Friday, December 1, 2017

Can Hyperloop Aims to Defeat Passenger Transport Problems in India Benefit the Freight Sector?

Three States Study the Feasibility of Travel Faster Than Air or High Speed Rail
Shipping News Feature
INDIA – Despite the early involvement in the project of entrepreneur and Tesla boss Elon Musk the first real work to develop the Hyperloop, the means of sending freight and passengers through a vacuum tube at almost undreamt of speeds, began in a garage in Los Angeles in 2014. Now, having tested the system and interested logistics stakeholders and others from as far afield as Scandinavia, Europe, the US and the UAE, Hyperloop One is targeting India with a potential to revolutionise travel across the subcontinent, with possible side benefits for the carriage of freight.

There are moves in three key Indian states to study the possibilities of the system with Maharashtra, Karnataka, and Andhra Pradesh all taking a look at the feasibility and the potential effect on the local economies. With such vital urban regions such as Mumbai, Bengaluru and the port city of Visakhapatnam being targeted, anyone with any knowledge or experience of Indian Railways will appreciate the giant leap in technology being envisioned.

Hyperloop One says that a network established in India would mean travel between any two points in the country could be achieved within two hours and cites and quotes times such as Mumbai to Pune, a journey which currently takes well over an hour by train, as just 13 minutes!

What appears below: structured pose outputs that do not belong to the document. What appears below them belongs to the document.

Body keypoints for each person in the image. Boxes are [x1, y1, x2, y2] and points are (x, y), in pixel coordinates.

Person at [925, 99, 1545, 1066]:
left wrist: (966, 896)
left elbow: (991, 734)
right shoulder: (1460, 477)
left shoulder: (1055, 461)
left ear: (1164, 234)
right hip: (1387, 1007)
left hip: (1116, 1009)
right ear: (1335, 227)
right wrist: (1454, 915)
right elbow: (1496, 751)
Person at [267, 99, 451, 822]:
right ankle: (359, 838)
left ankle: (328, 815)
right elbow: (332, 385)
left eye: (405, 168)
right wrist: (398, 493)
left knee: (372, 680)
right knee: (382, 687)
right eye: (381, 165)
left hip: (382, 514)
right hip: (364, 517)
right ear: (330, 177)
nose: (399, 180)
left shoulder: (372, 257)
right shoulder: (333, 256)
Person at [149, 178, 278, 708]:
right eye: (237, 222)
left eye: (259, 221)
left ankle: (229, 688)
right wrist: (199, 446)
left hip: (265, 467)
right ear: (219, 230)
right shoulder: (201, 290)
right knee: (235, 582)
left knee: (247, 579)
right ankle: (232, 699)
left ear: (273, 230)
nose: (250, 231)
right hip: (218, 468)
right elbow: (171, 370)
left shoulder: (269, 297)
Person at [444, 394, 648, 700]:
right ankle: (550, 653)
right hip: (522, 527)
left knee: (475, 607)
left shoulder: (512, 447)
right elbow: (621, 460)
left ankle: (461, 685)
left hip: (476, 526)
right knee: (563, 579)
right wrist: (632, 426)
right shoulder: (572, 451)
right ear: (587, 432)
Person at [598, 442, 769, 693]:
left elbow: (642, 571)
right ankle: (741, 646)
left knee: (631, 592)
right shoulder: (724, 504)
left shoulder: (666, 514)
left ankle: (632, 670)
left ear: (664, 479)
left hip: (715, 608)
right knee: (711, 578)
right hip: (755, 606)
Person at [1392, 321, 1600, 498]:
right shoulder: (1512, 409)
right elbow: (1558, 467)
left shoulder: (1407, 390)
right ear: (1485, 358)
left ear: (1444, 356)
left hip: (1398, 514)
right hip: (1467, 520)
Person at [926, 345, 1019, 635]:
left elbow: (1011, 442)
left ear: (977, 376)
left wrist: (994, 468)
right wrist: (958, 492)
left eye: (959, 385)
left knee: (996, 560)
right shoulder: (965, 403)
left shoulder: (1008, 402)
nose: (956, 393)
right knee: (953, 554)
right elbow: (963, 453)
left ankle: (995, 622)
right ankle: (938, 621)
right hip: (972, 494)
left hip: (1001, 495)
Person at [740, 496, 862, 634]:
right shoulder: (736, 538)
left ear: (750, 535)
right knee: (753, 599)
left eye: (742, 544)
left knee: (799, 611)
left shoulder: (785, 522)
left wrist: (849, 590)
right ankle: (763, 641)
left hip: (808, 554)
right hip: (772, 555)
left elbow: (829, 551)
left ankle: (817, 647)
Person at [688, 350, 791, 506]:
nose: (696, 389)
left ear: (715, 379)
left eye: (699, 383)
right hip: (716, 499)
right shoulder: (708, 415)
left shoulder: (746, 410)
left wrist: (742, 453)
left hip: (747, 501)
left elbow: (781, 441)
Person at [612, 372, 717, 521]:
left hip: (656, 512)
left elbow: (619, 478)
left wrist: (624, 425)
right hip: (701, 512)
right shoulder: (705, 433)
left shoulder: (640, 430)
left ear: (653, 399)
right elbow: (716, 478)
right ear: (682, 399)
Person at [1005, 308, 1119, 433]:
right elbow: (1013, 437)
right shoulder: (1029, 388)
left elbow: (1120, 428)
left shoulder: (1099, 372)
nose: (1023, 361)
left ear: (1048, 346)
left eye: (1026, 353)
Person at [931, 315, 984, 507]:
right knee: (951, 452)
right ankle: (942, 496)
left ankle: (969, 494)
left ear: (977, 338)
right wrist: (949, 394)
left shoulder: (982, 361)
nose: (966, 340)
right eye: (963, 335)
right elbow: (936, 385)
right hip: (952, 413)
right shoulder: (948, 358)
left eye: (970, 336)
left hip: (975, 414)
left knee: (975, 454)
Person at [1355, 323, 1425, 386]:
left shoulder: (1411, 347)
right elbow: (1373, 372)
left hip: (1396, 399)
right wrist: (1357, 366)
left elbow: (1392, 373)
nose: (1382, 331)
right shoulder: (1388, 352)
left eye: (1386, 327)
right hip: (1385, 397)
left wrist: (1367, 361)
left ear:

This of course uses the hypothetical travel speed of 1080 kilometres per hour which the company says is achievable.

Financially such a development would principally rely on passenger transport with all the problems of G force under acceleration and deceleration however, Musk and co are content these will be overcome, pointing out the obvious parallel with air travel, and any side benefits of using the system for freight transport would not be so concerned with such problems anyway. Nick Earle, SVP of Global Field Operations, Hyperloop One, says:

”Imagine the potential impact on people’s lives and commerce if travel between Mumbai, Bengaluru, Chennai, Visakhapatnam, and Amaravati could take place in under two hours. Hyperloop could change the face of India just as trains did during the Industrial Revolution.”

The company says Hyperloop development presents an opportunity for India to leapfrog again, just as it achieved in terms of communication with mobile phone technology which now has 80% market penetration and over a billion users, with Hyperloop addressing fundamental weaknesses in its transportation infrastructure. Achieving speeds 2-3 times faster than high-speed rail, Hyperloop says it could connect far-flung Indian cities as if they were metro stops, and offer energy-efficient, on-demand, and cost-effective transport at aircraft speeds.

The three states believe that Hyperloop could improve global competitiveness, reduce congestion and emissions, and provide citizens with better social and economic mobility. While the studies underway would identify potential routes in each state, there are plenty of opportunities within each state where Hyperloop could make a difference.